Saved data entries
----
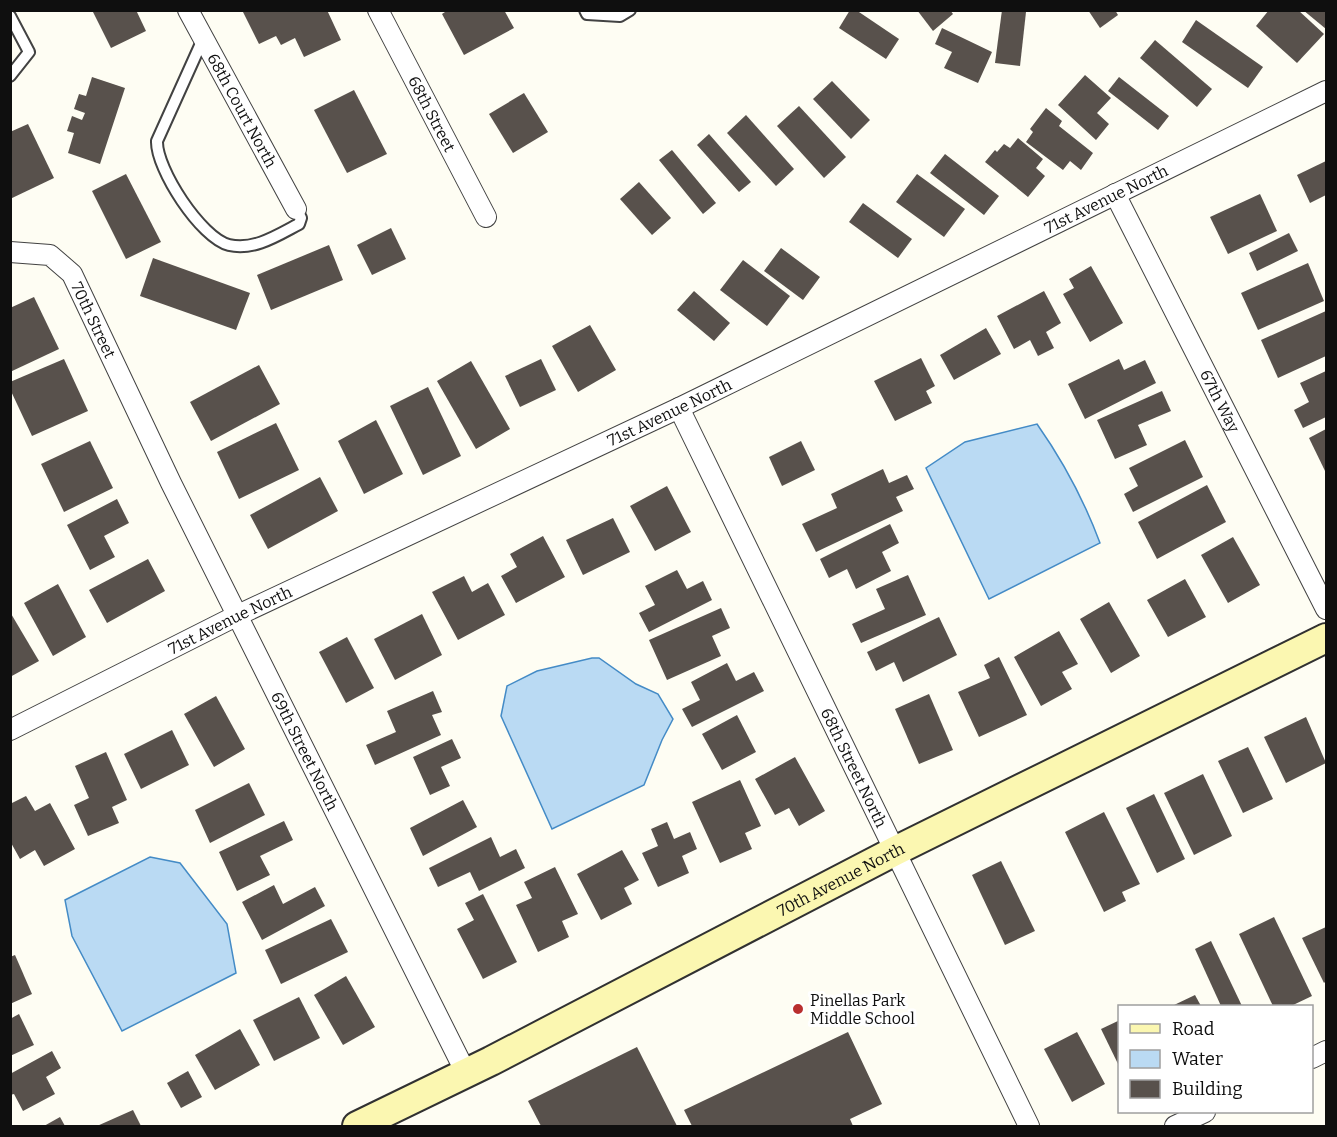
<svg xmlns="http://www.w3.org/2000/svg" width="1337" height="1137" font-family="Bitter,serif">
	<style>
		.water { fill: #badaf3; stroke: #448bc6; stroke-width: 1.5 }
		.building { fill: #58514c }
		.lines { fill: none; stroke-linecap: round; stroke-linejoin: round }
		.lane-casing { stroke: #424242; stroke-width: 14 }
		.street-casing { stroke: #424242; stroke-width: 22 }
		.secondary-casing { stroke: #313131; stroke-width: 32 }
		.lane { stroke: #fff; stroke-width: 10 }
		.street { stroke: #fff; stroke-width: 20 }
		.secondary { stroke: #fbf7b1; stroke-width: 28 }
		.poi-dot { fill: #b92f2e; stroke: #fff; stroke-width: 2 }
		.labels { text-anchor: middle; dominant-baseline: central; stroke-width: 6; stroke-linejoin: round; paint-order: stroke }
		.street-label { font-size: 16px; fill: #0f0f0f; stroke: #fff }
		.poi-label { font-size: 16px; fill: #0f0f0f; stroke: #fff; text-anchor: start }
	</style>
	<rect width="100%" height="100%" fill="#fefdf3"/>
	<g class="water">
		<path d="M1037 424C1063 461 1084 500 1100 543L989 599 926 468 965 442Z"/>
		<path d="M592 658H599L636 684 658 694 673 719 662 740 644 785 552 829 501 716 507 686 537 671Z"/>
		<path d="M150 857 180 863 227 924 236 973 122 1031 72 936 65 900Z"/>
	</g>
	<g class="building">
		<path d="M92 10H136L146 31 111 48Z"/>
		<path d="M242 10H327L341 40 304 57 295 38 281 45 276 36 259 44Z"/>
		<path d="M448 10H504L514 28 464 55 442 14Z"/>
		<path d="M850 10H856L899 39 886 59 839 28Z"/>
		<path d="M917 10H950L953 14 933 31Z"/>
		<path d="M1002 10 1026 12 1020 66 995 63Z"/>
		<path d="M1088 10H1115L1118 15 1100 28Z"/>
		<path d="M1269 10H1298L1324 34 1297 63 1256 26Z"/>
		<path d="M1303 10H1326V29Z"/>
		<path d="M1196 20 1263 67 1248 88 1182 42Z"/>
		<path d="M942 28 992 52 978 83 944 68 952 52 935 44Z"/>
		<path d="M1155 40 1212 89 1197 107 1140 58Z"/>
		<path d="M1085 75 1111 98 1097 113 1109 124 1096 140 1058 105Z"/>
		<path d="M92 77 125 88 100 164 68 153 74 133 67 131 72 116 82 120 85 113 74 109 79 94 86 96Z"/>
		<path d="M1119 77 1169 116 1158 130 1108 91Z"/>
		<path d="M832 81 870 120 851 139 813 99Z"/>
		<path d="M354 90 387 154 347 173 314 110Z"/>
		<path d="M524 93 548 132 513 153 489 114Z"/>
		<path d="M799 106 846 157 824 178 777 126Z"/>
		<path d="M1046 108 1062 121 1059 126 1093 153 1081 170 1070 161 1063 170 1026 142 1033 132 1030 129Z"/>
		<path d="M746 115 794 169 776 186 727 133Z"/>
		<path d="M28 124 54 178 10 199V132Z"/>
		<path d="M709 134 751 182 739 192 697 145Z"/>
		<path d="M1018 138 1043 159 1036 168 1045 176 1028 197 985 162 995 150 997 152 1004 144 1010 148Z"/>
		<path d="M672 150 716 203 703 214 659 160Z"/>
		<path d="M945 154 999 196 984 215 930 173Z"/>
		<path d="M1326 161V195L1310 203 1297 175Z"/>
		<path d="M126 174 161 242 126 259 92 191Z"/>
		<path d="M917 174 965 209 944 237 896 202Z"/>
		<path d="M639 182 671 218 652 235 620 199Z"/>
		<path d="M1260 194 1277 231 1228 254 1210 217Z"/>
		<path d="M863 203 912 239 898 258 849 222Z"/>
		<path d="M391 228 406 259 372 275 357 245Z"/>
		<path d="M1289 233 1298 251 1257 271 1249 253Z"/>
		<path d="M329 245 343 280 271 310 257 275Z"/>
		<path d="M781 248 820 277 803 300 764 271Z"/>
		<path d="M153 258 250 293 236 330 140 296Z"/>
		<path d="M743 260 790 296 767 326 720 290Z"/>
		<path d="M1308 263 1324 301 1258 330 1241 293Z"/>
		<path d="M1091 266 1123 323 1090 342 1063 294 1074 288 1069 279Z"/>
		<path d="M694 291 730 323 714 341 677 310Z"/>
		<path d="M1044 291 1061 323 1046 332 1054 348 1038 356 1030 340 1014 349 997 316Z"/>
		<path d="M34 297 59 349 10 372V308Z"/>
		<path d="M1326 311V356L1278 378 1261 340Z"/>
		<path d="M590 325 616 370 578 392 552 346Z"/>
		<path d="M986 328 1001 354 954 380 940 355Z"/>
		<path d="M921 358 935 386 926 391 932 403 895 421 874 381Z"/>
		<path d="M64 359 88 411 32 436 10 389V382Z"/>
		<path d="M541 359 556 390 520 407 505 376Z"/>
		<path d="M1119 359 1124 370 1145 360 1156 383 1085 419 1068 384Z"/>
		<path d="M471 361 510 429 476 449 437 381Z"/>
		<path d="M259 365 280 404 211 441 190 402Z"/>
		<path d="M1326 371V417L1303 428 1294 410 1309 402 1300 383Z"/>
		<path d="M428 387 461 456 423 475 390 406Z"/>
		<path d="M1162 391 1171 411 1138 425 1147 445 1115 459 1097 420Z"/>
		<path d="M376 420 403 474 364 494 338 441Z"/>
		<path d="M276 423 299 470 239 499 217 452Z"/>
		<path d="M1326 429V473L1309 438Z"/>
		<path d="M1185 440 1203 477 1133 512 1124 494 1138 486 1129 468Z"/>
		<path d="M90 441 113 488 64 512 41 464Z"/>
		<path d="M801 441 815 470 782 486 769 457Z"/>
		<path d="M883 469 889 483 907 475 914 489 896 497 903 511 816 552 802 524 837 508 831 494Z"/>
		<path d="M320 477 338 511 268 549 250 515Z"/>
		<path d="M1207 485 1226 522 1157 559 1138 522Z"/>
		<path d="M667 486 691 532 655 551 630 506Z"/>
		<path d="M117 499 129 523 104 536 115 557 90 570 67 525Z"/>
		<path d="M613 518 630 552 583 575 566 540Z"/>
		<path d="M890 524 899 543 882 552 891 571 856 589 847 569 829 578 820 559Z"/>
		<path d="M543 536 565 577 516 603 501 576 517 567 510 554Z"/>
		<path d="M1233 537 1260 585 1228 603 1201 555Z"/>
		<path d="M148 559 165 591 107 623 89 590Z"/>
		<path d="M677 570 687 589 703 581 712 600 649 632 639 613 655 605 645 586Z"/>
		<path d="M908 575 926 615 861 643 852 624 885 609 876 589Z"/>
		<path d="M464 576 472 592 488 583 505 615 458 640 432 592Z"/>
		<path d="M1185 579 1206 617 1168 637 1147 600Z"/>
		<path d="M58 584 86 637 53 656 24 603Z"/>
		<path d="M1109 602 1140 656 1111 673 1080 619Z"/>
		<path d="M721 608 730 628 712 636 721 656 667 680 649 640Z"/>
		<path d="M10 612 39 661 10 677Z"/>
		<path d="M422 614 442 655 395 680 374 639Z"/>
		<path d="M939 617 957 655 903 682 894 662 876 671 867 652Z"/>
		<path d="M1059 631 1078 664 1062 672 1072 689 1041 706 1014 657Z"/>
		<path d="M347 637 374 688 346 703 319 652Z"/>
		<path d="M999 657 1027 715 979 737 958 692 990 678 984 665Z"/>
		<path d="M727 663 736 681 754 672 764 691 692 727 682 709 700 700 691 682Z"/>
		<path d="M433 691 442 712 432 715 441 735 375 765 366 745 396 732 387 711Z"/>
		<path d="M929 694 953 750 919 764 895 709Z"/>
		<path d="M216 696 245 749 214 767 184 714Z"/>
		<path d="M737 715 756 752 722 770 702 734Z"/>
		<path d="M1306 717 1326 763 1286 783 1264 737Z"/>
		<path d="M172 730 189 765 141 789 124 754Z"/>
		<path d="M452 739 461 758 441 767 450 786 430 795 413 757Z"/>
		<path d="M1248 747 1273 799 1243 813 1218 761Z"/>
		<path d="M106 752 127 800 112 807 119 823 88 836 74 805 89 798 75 766Z"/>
		<path d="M795 757 825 811 799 826 789 808 775 815 755 779Z"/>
		<path d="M1203 774 1232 836 1194 855 1164 793Z"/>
		<path d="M740 780 761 826 745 833 752 849 720 863 692 802Z"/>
		<path d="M249 783 265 815 210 843 195 810Z"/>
		<path d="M1154 794 1185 859 1157 873 1126 808Z"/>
		<path d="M26 796 35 811 50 803 75 849 44 866 35 850 20 859 10 841V804Z"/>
		<path d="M463 800 477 827 423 856 410 828Z"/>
		<path d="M1104 812 1140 884 1122 892 1126 901 1104 912 1065 832Z"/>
		<path d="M284 821 293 840 260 856 270 875 237 891 219 852Z"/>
		<path d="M667 822 674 839 690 832 697 849 682 856 689 873 658 887 642 853 658 846 651 829Z"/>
		<path d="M491 837 500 857 516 849 525 868 479 891 470 872 438 887 429 868Z"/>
		<path d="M622 850 639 880 624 888 632 904 601 920 577 874Z"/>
		<path d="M1001 861 1035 931 1005 945 972 875Z"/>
		<path d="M555 867 578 914 562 921 569 937 538 952 516 905 532 898 524 882Z"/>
		<path d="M274 885 283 904 315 887 325 906 262 940 242 902Z"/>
		<path d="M483 894 517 962 483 979 457 929 474 920 465 903Z"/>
		<path d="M1274 917 1312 996 1291 1006H1273L1239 934Z"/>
		<path d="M331 919 348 952 281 984 265 950Z"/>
		<path d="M1326 927V981L1324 983 1302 938Z"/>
		<path d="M1211 941 1242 1006H1221L1195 949Z"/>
		<path d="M15 955 32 994 10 1004V957Z"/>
		<path d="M346 976 375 1027 343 1045 314 995Z"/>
		<path d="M1195 995 1201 1006H1172Z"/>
		<path d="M299 997 320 1038 274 1061 253 1020Z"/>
		<path d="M19 1014 34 1045 10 1056V1019Z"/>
		<path d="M1120 1020V1068L1101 1029Z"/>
		<path d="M240 1029 260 1065 215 1090 195 1055Z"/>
		<path d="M848 1032 882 1104 850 1119 853 1126H692L684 1110Z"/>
		<path d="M1077 1032 1105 1084 1072 1102 1044 1049Z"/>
		<path d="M637 1047 677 1126H541L528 1101Z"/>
		<path d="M52 1051 61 1068 46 1077 55 1094 23 1111 14 1094 10 1095V1074Z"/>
		<path d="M188 1071 202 1097 181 1108 167 1083Z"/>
		<path d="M133 1110 141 1126H97Z"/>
		<path d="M60 1117 65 1126H44Z"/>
	</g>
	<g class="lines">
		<defs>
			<g id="lane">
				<path d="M585 10 587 14 620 16 630 10"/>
				<path d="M10 16 29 52 10 76"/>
				<path d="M203 39 157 141C156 169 201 238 229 245 254 251 278 235 299 224L301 218 296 209"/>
			</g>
			<g id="street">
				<path id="s1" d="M188 10 296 209"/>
				<path id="s2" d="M378 10 486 217"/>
				<path id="s3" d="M1115 194 1326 609"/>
				<path id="s4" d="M10 252 50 255 72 274 171 483 466 1073"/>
				<path id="s5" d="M679 408 1029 1126"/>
				<path id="s6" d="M10 730 236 616 679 408 1326 91"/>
				<path d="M1312 1058 1326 1051"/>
				<path d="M1175 1126 1205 1112"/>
			</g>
			<g id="secondary">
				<path id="s7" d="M357 1126 491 1061 895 851 1326 638"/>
			</g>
		</defs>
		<use href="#lane" class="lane-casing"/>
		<use href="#street" class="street-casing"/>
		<use href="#secondary" class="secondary-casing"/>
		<use href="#lane" class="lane"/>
		<use href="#street" class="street"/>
		<use href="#secondary" class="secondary"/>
	</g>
	<circle class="poi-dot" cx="798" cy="1009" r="6"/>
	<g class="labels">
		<g class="street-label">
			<text stroke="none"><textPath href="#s1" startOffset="114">68th Court North</textPath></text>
			<text stroke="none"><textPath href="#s2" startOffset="117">68th Street</textPath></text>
			<text stroke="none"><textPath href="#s6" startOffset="1218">71st Avenue North</textPath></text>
			<text stroke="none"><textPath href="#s4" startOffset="120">70th Street</textPath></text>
			<text stroke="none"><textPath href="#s3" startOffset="232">67th Way</textPath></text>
			<text stroke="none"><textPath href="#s6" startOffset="732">71st Avenue North</textPath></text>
			<text stroke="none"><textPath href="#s6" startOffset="246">71st Avenue North</textPath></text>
			<text stroke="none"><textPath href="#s4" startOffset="600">69th Street North</textPath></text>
			<text stroke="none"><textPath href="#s5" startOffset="400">68th Street North</textPath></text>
			<text stroke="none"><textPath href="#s7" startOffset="543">70th Avenue North</textPath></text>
		</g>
		<g class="poi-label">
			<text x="810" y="1000">Pinellas Park<tspan x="810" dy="18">Middle School</tspan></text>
		</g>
	</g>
	<rect width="1337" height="1137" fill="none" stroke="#0f0f0f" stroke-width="24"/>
	<rect x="1118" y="1005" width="195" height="108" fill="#ffffff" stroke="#9f9f9f" stroke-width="1.5"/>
	<rect x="1130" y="1024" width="30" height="9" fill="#fbf7b1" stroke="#9f9f9f" stroke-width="1.5"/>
	<text x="1172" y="1035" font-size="18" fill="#0f0f0f">Road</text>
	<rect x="1130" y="1050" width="30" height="18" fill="#badaf3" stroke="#9f9f9f" stroke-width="1.5"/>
	<text x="1172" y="1065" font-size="18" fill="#0f0f0f">Water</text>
	<rect x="1130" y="1080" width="30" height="18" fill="#58514c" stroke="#9f9f9f" stroke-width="1.5"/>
	<text x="1172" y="1095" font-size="18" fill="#0f0f0f">Building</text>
</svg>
----
Activity
Whenever a line above has the word "casing" in it, copy that line.

Output of the task
		.lane-casing { stroke: #424242; stroke-width: 14 }
		.street-casing { stroke: #424242; stroke-width: 22 }
		.secondary-casing { stroke: #313131; stroke-width: 32 }
		<use href="#lane" class="lane-casing"/>
		<use href="#street" class="street-casing"/>
		<use href="#secondary" class="secondary-casing"/>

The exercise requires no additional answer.